:: AVAILABLE RECORDS ::
+---+

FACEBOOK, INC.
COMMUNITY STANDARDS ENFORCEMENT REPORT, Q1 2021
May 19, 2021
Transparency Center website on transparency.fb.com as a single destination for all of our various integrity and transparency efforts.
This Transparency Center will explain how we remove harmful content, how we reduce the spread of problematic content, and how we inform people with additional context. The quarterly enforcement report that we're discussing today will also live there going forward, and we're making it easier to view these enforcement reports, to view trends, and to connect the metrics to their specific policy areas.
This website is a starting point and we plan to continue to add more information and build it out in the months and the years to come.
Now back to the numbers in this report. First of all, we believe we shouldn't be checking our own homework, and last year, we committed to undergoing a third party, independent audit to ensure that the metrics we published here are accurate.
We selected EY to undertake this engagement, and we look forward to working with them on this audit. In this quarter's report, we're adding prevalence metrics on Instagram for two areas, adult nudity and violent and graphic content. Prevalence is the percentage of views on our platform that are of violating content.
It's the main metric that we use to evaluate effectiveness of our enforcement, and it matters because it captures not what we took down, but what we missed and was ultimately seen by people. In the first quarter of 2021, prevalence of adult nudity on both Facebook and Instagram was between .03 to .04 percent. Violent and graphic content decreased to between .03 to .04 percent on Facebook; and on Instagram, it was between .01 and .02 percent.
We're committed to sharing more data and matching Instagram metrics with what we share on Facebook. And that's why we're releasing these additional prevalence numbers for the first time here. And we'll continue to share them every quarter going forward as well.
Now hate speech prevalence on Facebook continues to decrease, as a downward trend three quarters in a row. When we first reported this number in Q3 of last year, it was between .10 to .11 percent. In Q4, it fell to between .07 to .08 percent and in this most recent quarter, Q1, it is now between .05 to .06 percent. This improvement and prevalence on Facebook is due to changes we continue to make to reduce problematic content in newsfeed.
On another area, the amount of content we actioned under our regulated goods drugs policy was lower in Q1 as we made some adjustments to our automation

+---+

:: WORK TO COMPLETE ::
Write out again, exactly, the lines from the start of the entries up to and including the one with "This Transparency Center". Nothing else belongs in the reply.

:: ANSWER BOX ::
FACEBOOK, INC.
COMMUNITY STANDARDS ENFORCEMENT REPORT, Q1 2021
May 19, 2021
Transparency Center website on transparency.fb.com as a single destination for all of our various integrity and transparency efforts.
This Transparency Center will explain how we remove harmful content, how we reduce the spread of problematic content, and how we inform people with additional context. The quarterly enforcement report that we're discussing today will also live there going forward, and we're making it easier to view these enforcement reports, to view trends, and to connect the metrics to their specific policy areas.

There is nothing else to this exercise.